I am trying to find a way to convert my tree into a list, and cannot figure out a way to make my append function take the form (a -> b -> b -> b).
The following is ineffective because it is not the correct type:
append x y z = append x:y:z
Any help would be appreciated.
Thank you!
As you haven't posted it, I will assume your tree is...
data Tree a = Leaf | Node a (Tree a) (Tree a)
... and that the a -> b -> b -> b argument to foldT takes the fields of the Node constructor in the same order they were declared.

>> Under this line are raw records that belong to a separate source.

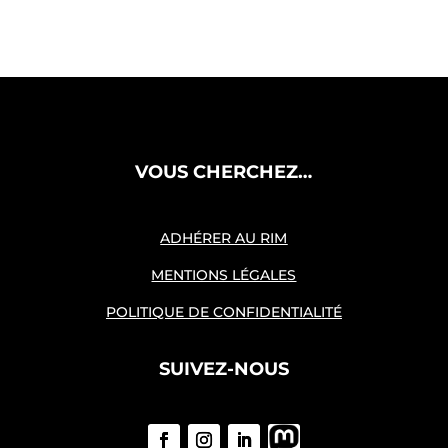
VOUS CHERCHEZ…
ADHÉRER AU RIM
MENTIONS LÉGALES
POLITIQUE DE CONFIDENTIALITÉ
SUIVEZ-NOUS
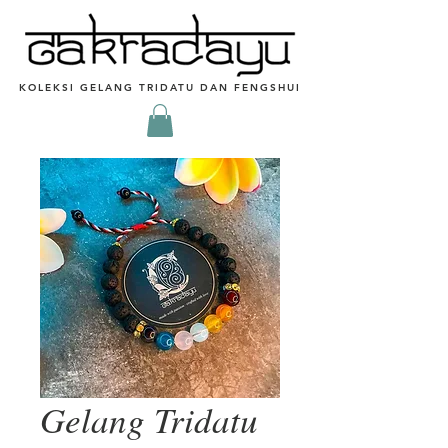
KOLEKSI GELANG TRIDATU DAN FENGSHUI
Gelang Tridatu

I am trying to find a way to convert my tree into a list
Let's begin tackling this by following the types:
foldT :: (a -> b -> b -> b) -> b -> Tree a -> b
You want to flatten it into a list, so the result type of your function must be [a]:
treeToList :: Tree a -> [a]
That give us a good idea on how to continue:
treeToList t = foldT f z t
With:
f :: a -> [a] -> [a] -> [a]
z :: [a]
t :: Tree a
Now, onward to the arguments. z is what will be inserted in lieu of the valueless Leafs, and so it must be []. As for f, it must combine the sublists created from the left and right branches with the value directly in the Node. Assuming an in-order traversal, we have:
treeToList t = foldT (\x l r -> l ++ x : r) [] t
Or, without mentioning t:
treeToList = foldT (\x l r -> l ++ x : r) []
And that's it. One caveat is that repeatedly using left-nested (++) (which will happen in this case, as foldT walks down the branches recursively) can get quite inefficient. In a situation in which you would care about performance it would be worth considering alternative ways of implementing the concatenating function, such as difference lists.

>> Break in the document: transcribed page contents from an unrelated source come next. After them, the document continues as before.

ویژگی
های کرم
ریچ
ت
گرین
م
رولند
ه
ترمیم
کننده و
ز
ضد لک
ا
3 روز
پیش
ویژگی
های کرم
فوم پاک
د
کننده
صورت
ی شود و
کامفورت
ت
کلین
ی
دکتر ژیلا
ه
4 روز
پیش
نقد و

P.S.: A note about terminology. Saying that a function is "like foldr but for trees" is ambiguous, as there are two well-known kinds of functions analogous to foldr. First, you have the methods of the Foldable class (cf. Benjamin Hodgson's answer), which flatten the tree into a list as they fold it, no matter what you do. Then there are the more powerful catamorphisms, such as the foldT you are using, which are able to make use of the tree structure.